Compensation at a telecom services company like Cable One typically blends base salary, annual cash incentives and long‑term equity (stock options, PSUs) tied to operational and financial KPIs; for Sparklight those KPIs are likely to emphasize Adjusted EBITDA, residential and business data ARPU, subscriber/churn trends, free cash flow or “Adjusted EBITDA less capex,” and execution milestones on network upgrades (DOCSIS4.0/fiber builds). Given the firm’s recent impairments, suspension of the dividend and emphasis on deleveraging/liquidity, the compensation committee is likely to weight short‑term and long‑term incentives toward cash‑flow and leverage reduction metrics (operating cash flow, net leverage, covenant compliance) and deal execution/return on strategic investments (MBI). Equity awards may include performance conditions tied to multi‑year margin expansion and capital efficiency; the committee may also use retention grants for key talent during network transition and acquisition periods.

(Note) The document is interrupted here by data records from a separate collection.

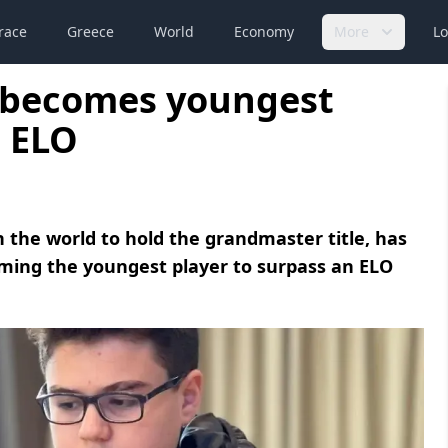
race
Greece
World
Economy
More
Lo
y becomes youngest
0 ELO
 the world to hold the grandmaster title, has
ming the youngest player to surpass an ELO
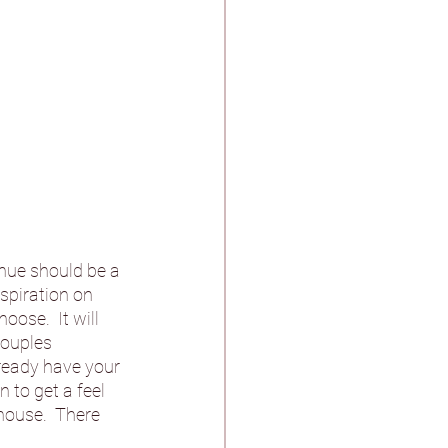
enue should be a 
nspiration on 
ose.  It will 
couples 
lready have your 
 to get a feel 
house.  There 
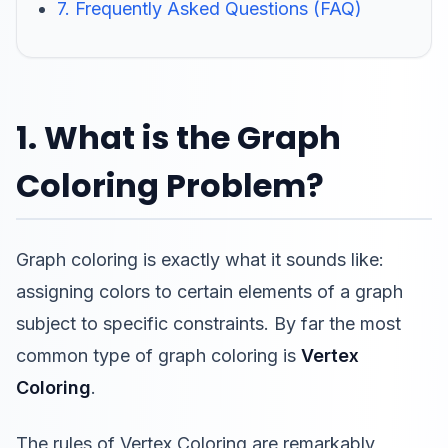
7. Frequently Asked Questions (FAQ)
1. What is the Graph
Coloring Problem?
Graph coloring is exactly what it sounds like:
assigning colors to certain elements of a graph
subject to specific constraints. By far the most
common type of graph coloring is
Vertex
Coloring
.
The rules of Vertex Coloring are remarkably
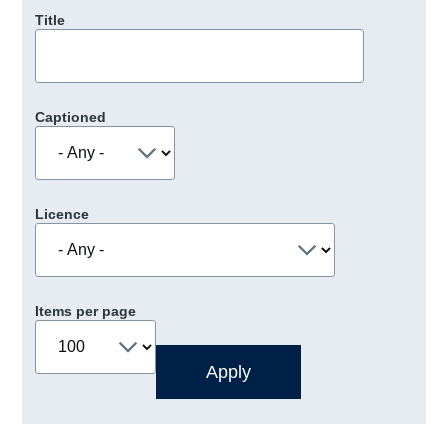
Title
Captioned
Licence
Items per page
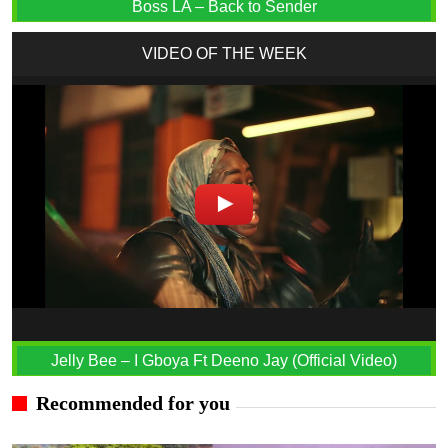
Boss LA – Back to Sender
VIDEO OF THE WEEK
Jelly Bee – I Gboya Ft Deeno Jay (Official Video)
Recommended for you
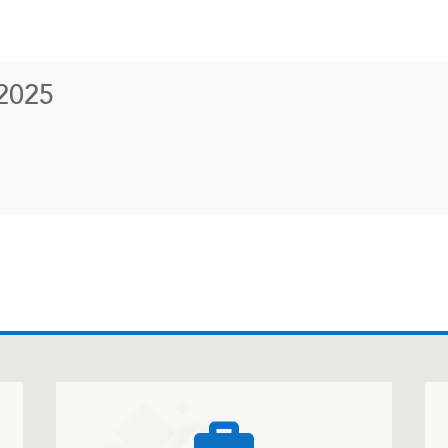
2025

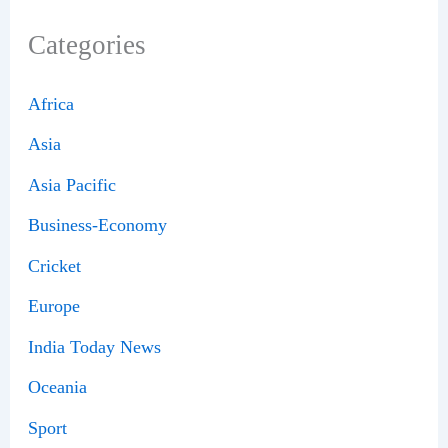
Categories
Africa
Asia
Asia Pacific
Business-Economy
Cricket
Europe
India Today News
Oceania
Sport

Material drivers for insider trading at Cable One include quarterly results (Adjusted EBITDA, ARPU, subscriber trends), impairment or valuation events (equity‑method write‑downs, franchise goodwill), dividend policy changes, and MBI acquisition/option developments — all of which are likely to be material nonpublic information. Expect insiders to rely on blackout windows and 10b5‑1 plans given recurring sensitive events (earnings, financing, MBI option exercise) — open‑market purchases while off‑cycle or outside plans can be a strong positive signal, whereas large unscheduled sales amid impairment or dividend suspension could be a red flag. Regulatory developments (FCC broadband classification, pole attachment/franchise rules) and competitive overbuild announcements can create abrupt price moves; monitor timing of Form 4 trades relative to these regulatory or transaction milestones and watch for trades tied to option exercises or planned liquidity needs rather than opportunistic informational trades.